| Assignment |
Using the records below, locate all lines containing "Play" and return them.

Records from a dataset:
*-*-*

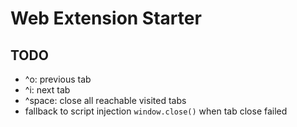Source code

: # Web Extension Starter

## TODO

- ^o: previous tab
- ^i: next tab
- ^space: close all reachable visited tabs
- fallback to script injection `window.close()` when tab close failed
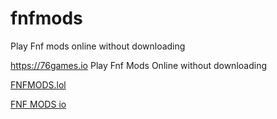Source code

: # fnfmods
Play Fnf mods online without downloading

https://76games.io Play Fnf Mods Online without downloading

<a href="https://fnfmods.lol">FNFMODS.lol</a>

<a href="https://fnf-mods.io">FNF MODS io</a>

*-*-*

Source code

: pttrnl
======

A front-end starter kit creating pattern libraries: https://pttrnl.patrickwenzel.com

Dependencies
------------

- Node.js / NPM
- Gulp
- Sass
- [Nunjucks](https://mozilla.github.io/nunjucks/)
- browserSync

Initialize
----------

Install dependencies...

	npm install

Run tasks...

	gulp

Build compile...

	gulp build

*-*-*

| Task solution |
Play Fnf mods online without downloading
https://76games.io Play Fnf Mods Online without downloading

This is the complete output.